» Exercise prompt: Every line that holds the word "this" needs to be copied from the data below.

Task input START

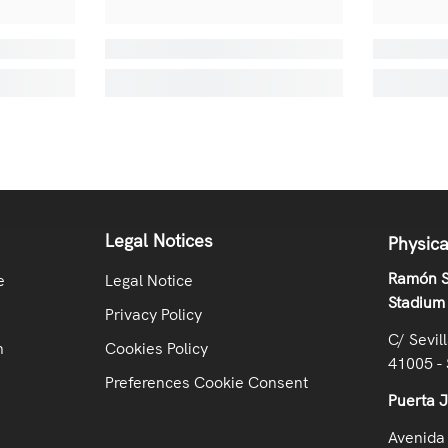
Legal Notices
Physica
Ramón S
e
Legal Notice
Stadium
Privacy Policy
C/ Sevil
n
Cookies Policy
41005 - 
Preferences Cookie Consent
Puerta 
Avenida 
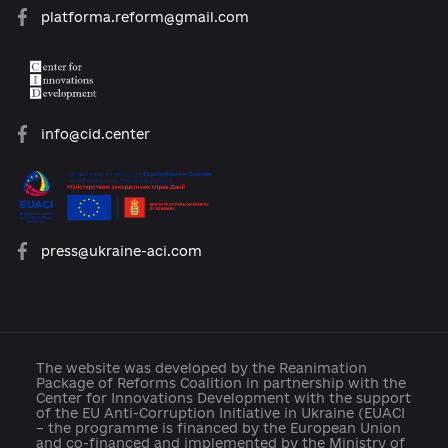
Archive of reforms
News
Platform rules
Feedback
Developed with support:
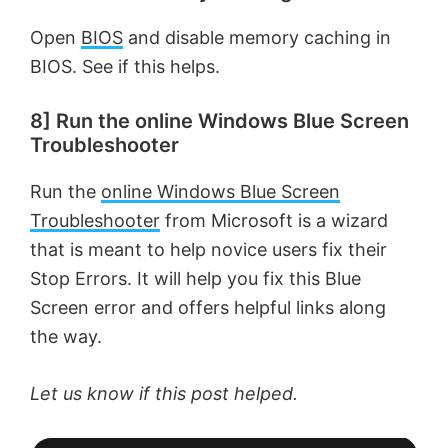
Open
BIOS
and disable memory caching in
BIOS. See if this helps.
8] Run the online Windows Blue Screen
Troubleshooter
Run the
online Windows Blue Screen
Troubleshooter
from Microsoft is a wizard
that is meant to help novice users fix their
Stop Errors. It will help you fix this Blue
Screen error and offers helpful links along
the way.
Let us know if this post helped.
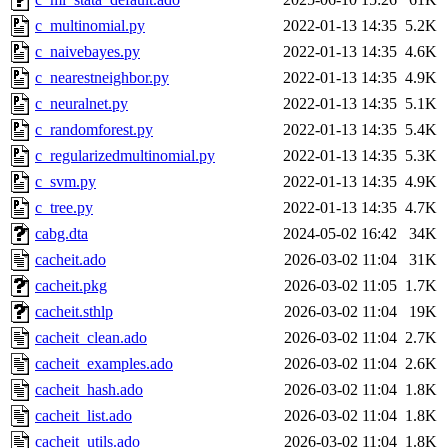
c_multinomial.py
2022-01-13 14:35
5.2K
c_naivebayes.py
2022-01-13 14:35
4.6K
c_nearestneighbor.py
2022-01-13 14:35
4.9K
c_neuralnet.py
2022-01-13 14:35
5.1K
c_randomforest.py
2022-01-13 14:35
5.4K
c_regularizedmultinomial.py
2022-01-13 14:35
5.3K
c_svm.py
2022-01-13 14:35
4.9K
c_tree.py
2022-01-13 14:35
4.7K
cabg.dta
2024-05-02 16:42
34K
cacheit.ado
2026-03-02 11:04
31K
cacheit.pkg
2026-03-02 11:05
1.7K
cacheit.sthlp
2026-03-02 11:04
19K
cacheit_clean.ado
2026-03-02 11:04
2.7K
cacheit_examples.ado
2026-03-02 11:04
2.6K
cacheit_hash.ado
2026-03-02 11:04
1.8K
cacheit_list.ado
2026-03-02 11:04
1.8K
cacheit_utils.ado
2026-03-02 11:04
1.8K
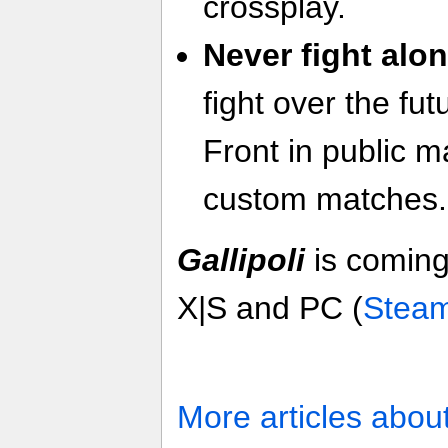
crossplay.
Never fight alon
fight over the fu
Front in public m
custom matches.
Gallipoli
is coming
X|S and PC (
Stea
More articles abou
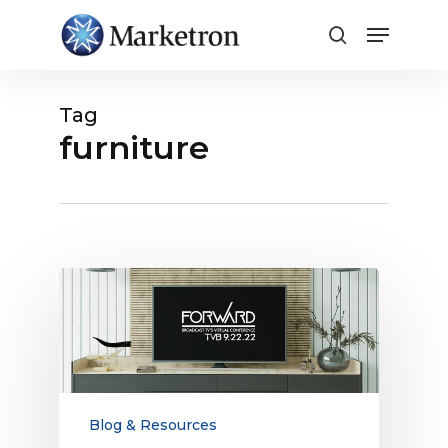
Close
Menu
Tag
furniture
TVB
Forward
Conference:
TV
Ad
Trends
Ahead
Blog & Resources
for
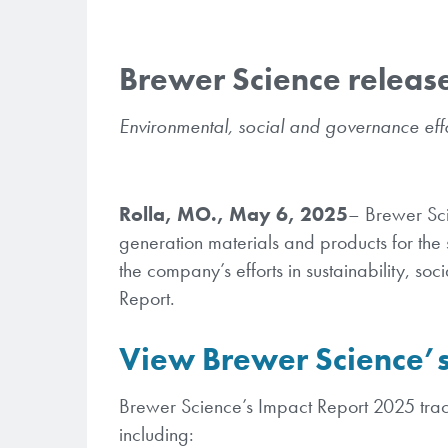
Brewer Science releas
Environmental, social and governance effo
Rolla, MO., May 6, 2025
– Brewer Sci
generation materials and products for the 
the company’s efforts in sustainability, so
Report.
View Brewer Science’s
Brewer Science’s Impact Report 2025 trac
including:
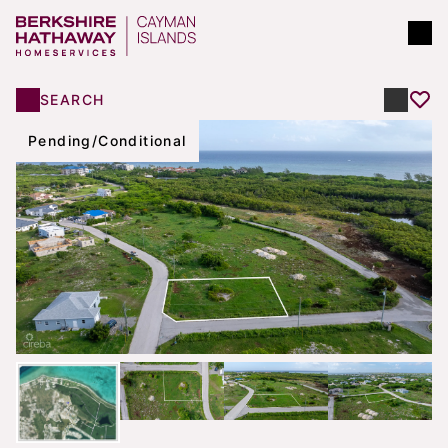
SEARCH
Pending/Conditional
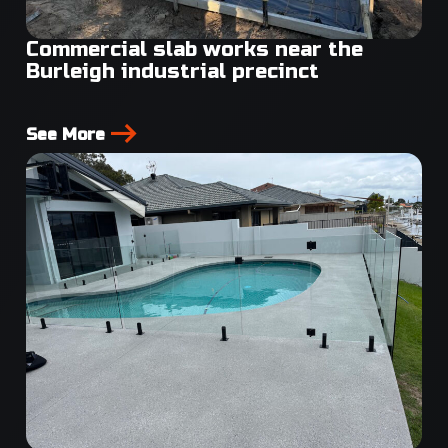
Commercial slab works near the
Burleigh industrial precinct
See More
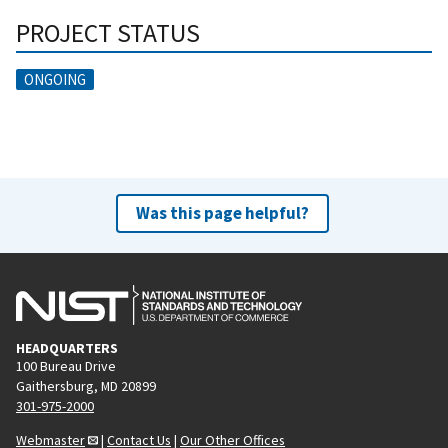
PROJECT STATUS
ONGOING
Was this page helpful?
HEADQUARTERS
100 Bureau Drive
Gaithersburg, MD 20899
301-975-2000
Webmaster
|
Contact Us
|
Our Other Offices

Task input END

» Expected answer:
BIOS. See if this helps.
Stop Errors. It will help you fix this Blue
Let us know if this post helped.
Was this page helpful?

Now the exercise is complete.